Critical Steps:

 * Assure that taxpayer data, including data left on hardware and media, is never left unsecured

  * Securely dispose of taxpayer information

  * Require strong passwords (numbers, symbols, upper & lowercase) on all computers and tax software programs

 *  Require periodic password changes every 60 – 90 days

 *  Store taxpayer data in secure systems and encrypt information when transmitting across networks

 *  Ensure that e-mail being sent or received, that contains taxpayer data, is encrypted and secure

 *  Make sure paper documents, computer disks, flash drives and other media are kept in a secure location and restrict access to authorized users only

 *  Use caution when allowing or granting remote access to internal networks containing sensitive data

 *  Terminate access to taxpayer information for anyone who is no longer employed by your business

 *  Create security requirements for your entire staff regarding computer information systems, paper records and use of taxpayer data

 *  Provide periodic training to update staff members on any changes and ensure compliance

 *  Protect your facilities from unauthorized access and potential dangers

 * Create a plan on required steps to notify taxpayers should you be the victim of any data breach or theft

In addition to these steps, the IRS also recommended completing a risk assessment to identify risk and potential impacts of unauthorized access, writing (and following) an information security plan, and considering performing background checks and screen individuals before granting access to taxpayer information. 

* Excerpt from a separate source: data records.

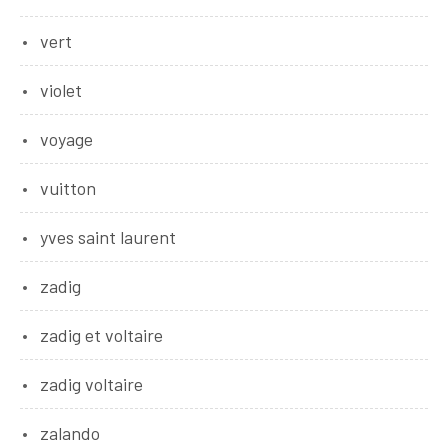
vert
violet
voyage
vuitton
yves saint laurent
zadig
zadig et voltaire
zadig voltaire
zalando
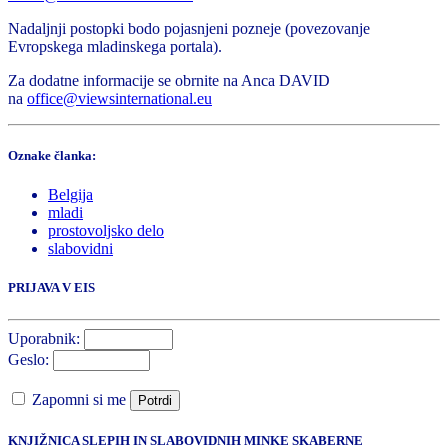
Nadaljnji postopki bodo pojasnjeni pozneje (povezovanje
Evropskega mladinskega portala).
Za dodatne informacije se obrnite na Anca DAVID
na
office@viewsinternational.eu
Oznake članka:
Belgija
mladi
prostovoljsko delo
slabovidni
PRIJAVA V EIS
Uporabnik:
Geslo:
Zapomni si me
Potrdi
KNJIŽNICA SLEPIH IN SLABOVIDNIH MINKE SKABERNE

The IRS said that putting safeguards in place to protect taxpayer data helps prevent fraud and identity theft and enhances customer confidence and trust. Steps that can be taken include: 

* Preserve the confidentiality and privacy of taxpayer data by restricting access and disclosure 

* Protect the integrity of taxpayer data by preventing improper or unauthorized modification or destruction; and

* Maintain the availability of taxpayer data by providing timely and reliable access and data recovery.